铁皮石斛镁离子转运蛋白基因的克隆及表达分析

Cloning and expression analysis of a magnesium transporter gene in Dendrobium officinale

目的克隆珍稀濒危兰科药用植物铁皮石斛镁离子转运蛋白（magnesium transporter,MGT）基因（Do MGT1）并进行生物信息学和表达分析。方法采用RT-PCR和RACE技术,获得基因c DNA全长;利用生物信息学软件预测蛋白的理化性质、结构域及亚细胞定位等分子特征;用DNASTAR 6.0和MEGA 4.0分别进行氨基酸多序列比对和进化关系分析;借助实时定量PCR（q PCR）检测基因表达模式。结果克隆到Do MGT1（Gen Bank注册号KJ995532）,c DNA全长1 625 bp,编码一条由425个氨基酸组成的肽链,相对分子质量47 400,等电点4.79;Do MGT1蛋白含有Cor A家族镁离子转运蛋白保守结构域（313~420）和镁离子转运蛋白MRS2/LPE10保守域（27~420）;Do MGT1与多种植物MGTs基因一致性为46%~63%,编码蛋白与水稻Os MGTD、Os MGTE、Os MGTF等聚在一起,与At MGT4共同构成植物MGTs基因的一大类群;Do MGT1基因转录本在石斛根、茎、叶器官中为组成型表达,叶中相对表达量较高,为根中的3.46倍;茎次之,为根的1.54倍。结论成功克隆到一个镁离子转运蛋白基因Do MGT1,其转录本在叶中高的表达特征暗示该基因可能在铁皮石斛叶的生长发育中发挥重要作用。

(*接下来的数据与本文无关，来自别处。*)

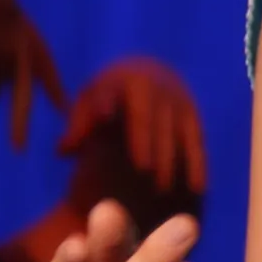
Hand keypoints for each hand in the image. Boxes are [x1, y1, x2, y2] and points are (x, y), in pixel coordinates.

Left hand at [58, 57, 208, 209]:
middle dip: (151, 146)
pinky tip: (197, 188)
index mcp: (124, 80)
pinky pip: (197, 141)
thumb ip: (78, 126)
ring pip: (177, 133)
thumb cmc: (110, 93)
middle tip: (145, 177)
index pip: (121, 101)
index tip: (114, 132)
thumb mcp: (90, 100)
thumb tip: (62, 152)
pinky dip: (198, 164)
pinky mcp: (193, 115)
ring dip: (173, 160)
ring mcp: (177, 101)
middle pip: (152, 120)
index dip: (119, 116)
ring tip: (164, 191)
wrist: (149, 70)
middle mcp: (154, 87)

Objective This study was carried out to clone a magnesium transporter gene Do MGT1 from a medicinally important endangered orchid species Dendrobium officinale, followed by bioinformatics and expression analysis. Methods RT-PCR and RACE technologies were used to isolate the full-length gene. The characteristics of physicochemical properties, conserved domains, and subcellular localization of Do MGT1 protein were determined using a series of bioinformatics tools. The analyses of multiple alignment and phylogenetic tree were performed using DNASTAR 6.0 and MEGA 4.0 softwares, respectively. Real time quantitative PCR was employed for gene expression analysis. Results The full-length c DNA of Do MGT1 was 1 625 bp in size, and encoded a 425-aa peptide chain with a molecular weight of 47 400 and an isoelectric point（p I） of 4.79; The deduced Do MGT1 protein contained the magnesiumion transporter Cor A-like（313—420） and MRS2/LEP10（27—420） conserved domain. Do MGT1 was highly similar（46%—63%） to MGTs genes from various plants. The deduced Do MGT1 protein was closely related to rice Os MGTD, Os MGTE, and Os MGTF proteins, and belonged to one clade of plant MGTs gene together with At MGT4. Do MGT1 transcripts were constitutively expressed in leaves, stems, and roots of D. officinale. The transcription level of Do MGT1 in leaves was the highest（3.46 fold higher than that of roots）, followed by that of stems（1.54 fold）. Conclusion The full-length Do MGT1 gene has been successfully cloned. The high expression level of Do MGT1 in D. officinale leaves suggests that the gene might play a vital regulatory role in the leaves.